Identification of markers and transcriptional profiles common to fungal infection, and specific to C. parapsilosis infection (Marie-Curie, Early Stage Researcher Fellowship)

OPATHY is an innovative translational research training network funded by the European Commission (Horizon 2020, Marie Curie ITN) that will explore the potential of next-generation high-throughput technologies, including genomics, transcriptomics and proteomics, to study the interactions of yeasts that cause disease to humans (e.g. Candida and Cryptococcus sp.) with their host, and to develop new diagnostic tools to monitor yeast infections in the clinic.
Infections caused by pathogenic yeasts, including Candida species, are becoming increasingly prevalent, infecting billions of people every year. However, the exact epidemiology of Invasive Fungal Diseases (IFDs) is unknown, since they are extremely difficult to diagnose. Currently there is no sensitive, rapid and accurate diagnostic assay for IFDs, nor is there an efficient way to monitor the success of antifungal therapy. Comprising 13 different Early Stage Researcher sub-projects, the OPATHY’s overall goal is to rapidly and accurately diagnose yeast diseases by means of innovative omics that will result in improved treatment strategies. OPATHY is coordinated by the Centre for Genomic Regulation in Barcelona, Spain.

This ESR’s (sub-project 5) goal will be be to identify markers and transcriptional profiles common to fungal infection, and specific to C. parapsilosis infection. The successful candidate will be employed and enrolled at the University College Dublin, Ireland.

Objectives:
To (i) establish in vitro and ex vivo commensal and infection models for C. parapsilosis; (ii) to dissect the different stages of infection; (iii) to characterize the fungal and host transcriptional profiles during infection by RNAseq; (iv) to identify stage-specific marker genes of C. parapsilosis infection; (v) to identify and characterize genes that are required for pathogenicity of C. parapsilosis.

Methodology:
The ESR will monitor the interaction of C. parapsilosis with vaginal and intestinal epithelial, endothelial cells and blood cells in collaboration with ESR6. RNA-seq will be used to determine the stage-specific transcriptional profile of the pathogen and the host. Data analysis will be carried out in collaboration with ESR2. Expression of selected (infection-associated and species specific) genes will be verified by qRT-PCR. Candidate marker genes will be developed into prototype diagnostic tools. Candidate genes will be disrupted and their roles in infection analysed. Moreover, to identify genes crucial for pathogenicity, mutant strains from a collection of >200 C. parapsilosis knockout strains (available at P3) will be monitored in the established infection models.

Expected Results:
Identification of markers and transcriptional profiles common to fungal infection, and specific to C. parapsilosis infection.
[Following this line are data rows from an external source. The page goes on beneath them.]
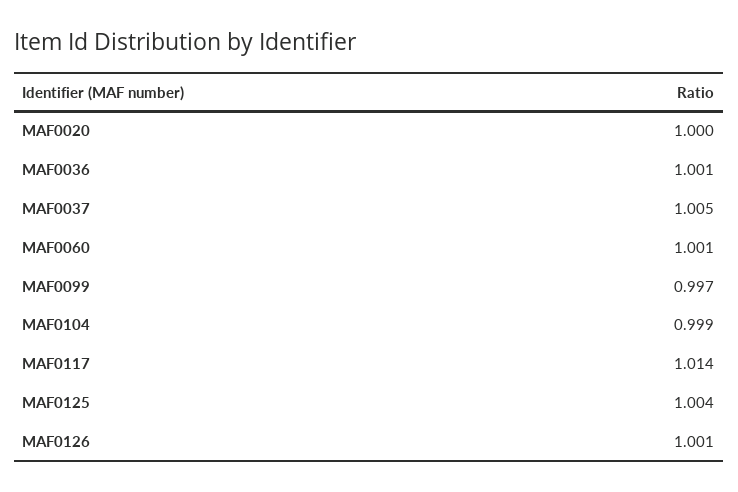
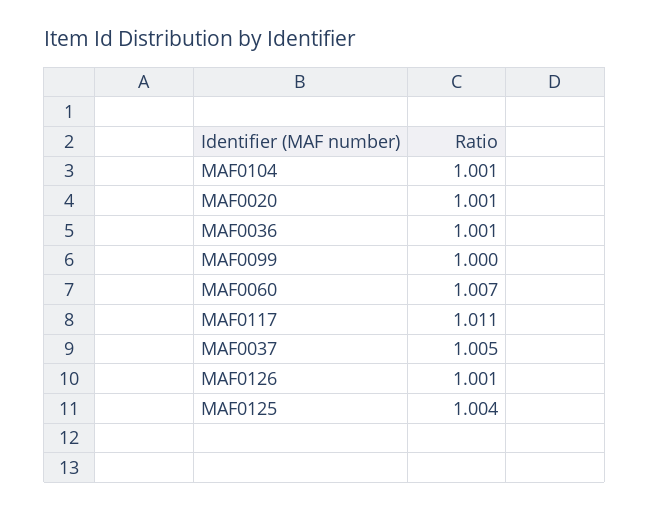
MAF0020: 1 -> 1.001
MAF0060: 1.001 -> 1.007
MAF0099: 0.997 -> 1
MAF0104: 0.999 -> 1.001
MAF0117: 1.014 -> 1.011

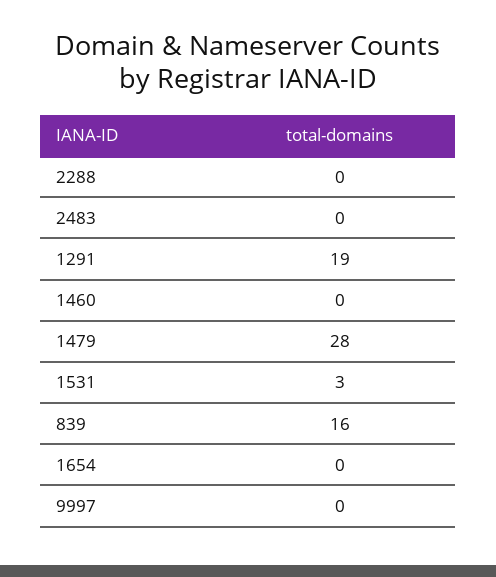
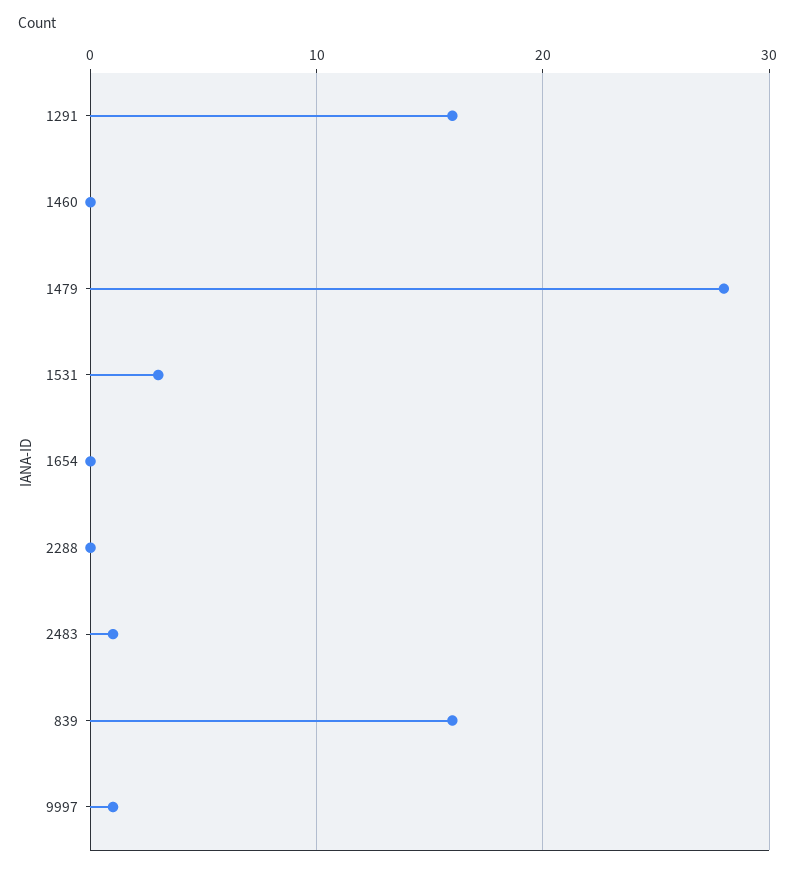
2483: 0 -> 1
1291: 19 -> 16
9997: 0 -> 1

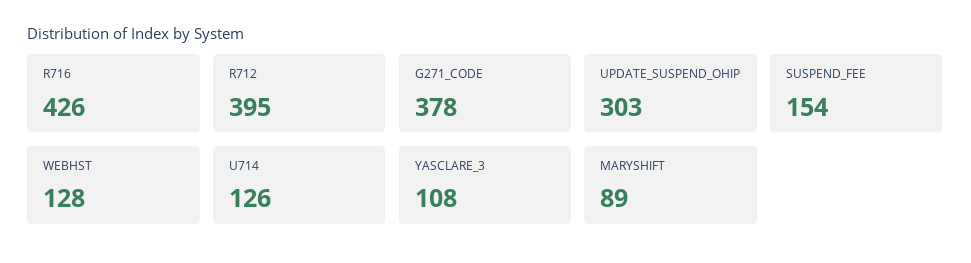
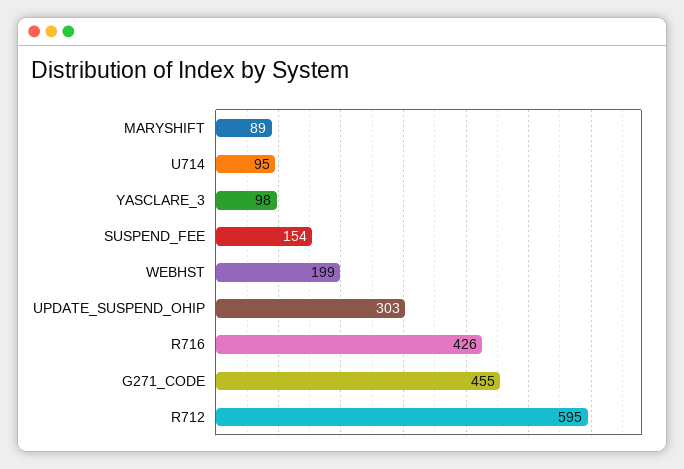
R712: 395 -> 595
G271_CODE: 378 -> 455
WEBHST: 128 -> 199
U714: 126 -> 95
YASCLARE_3: 108 -> 98

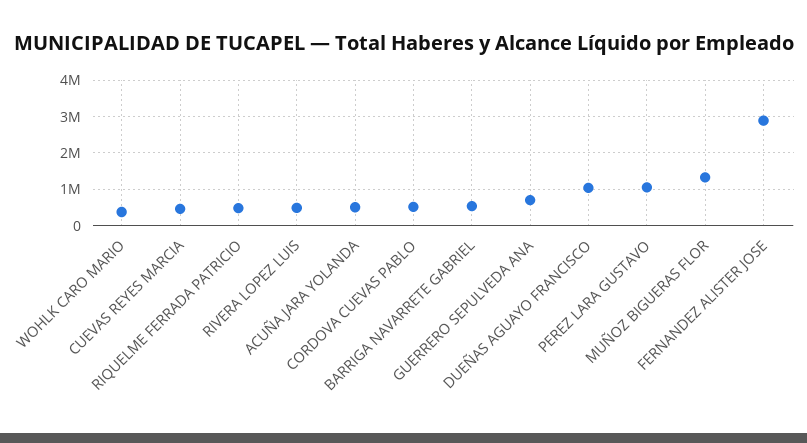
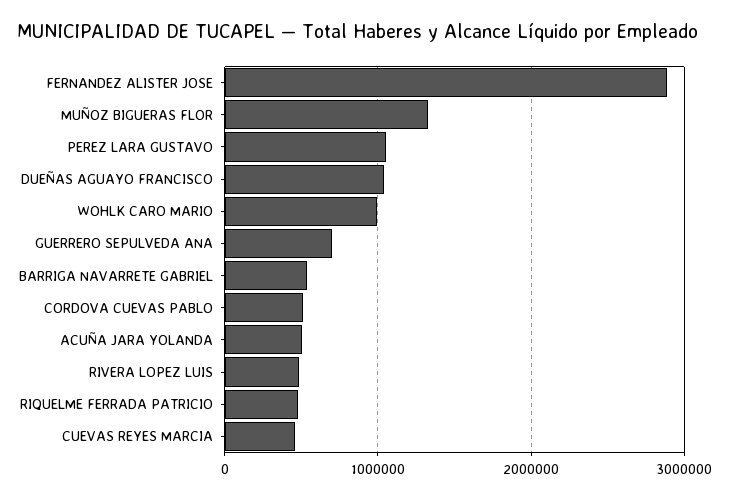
WOHLK CARO MARIO: 400000 -> 1000000

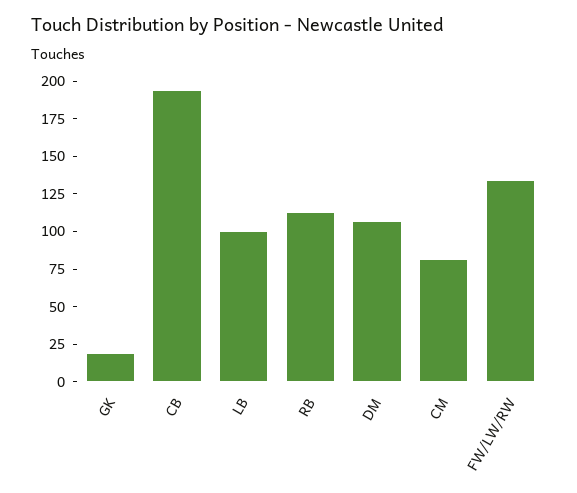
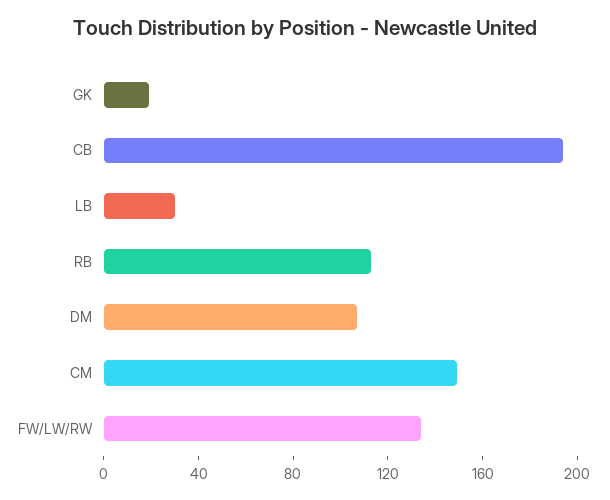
LB: 100 -> 30
CM: 75 -> 150

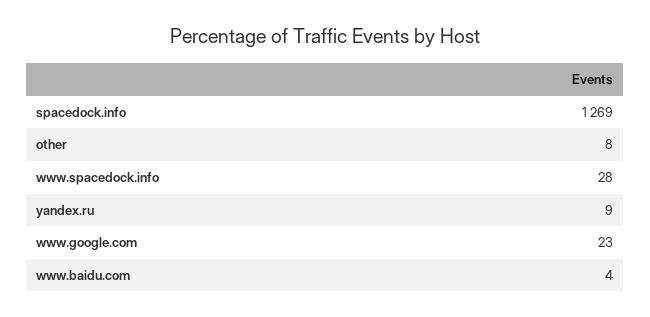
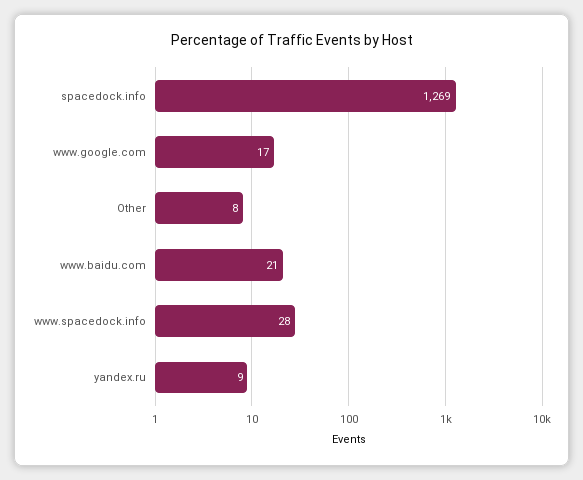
www.google.com: 23 -> 17
www.baidu.com: 4 -> 21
The successful candidate will work in a highly interactive international environment with other Marie-Curie PhD students, researchers and industry. She/he will execute a part of the work during extended visits at the partner Europe institutions.

Application procedure:
Applications for the OPATHY training network will be exclusively accepted through the online application system available on the OPATHY website (www.opathy.eu/jobs). The deadline for applications is October 25, 2015. Depending on the individual projects the project start is at the end of 2015/ beginning of 2016.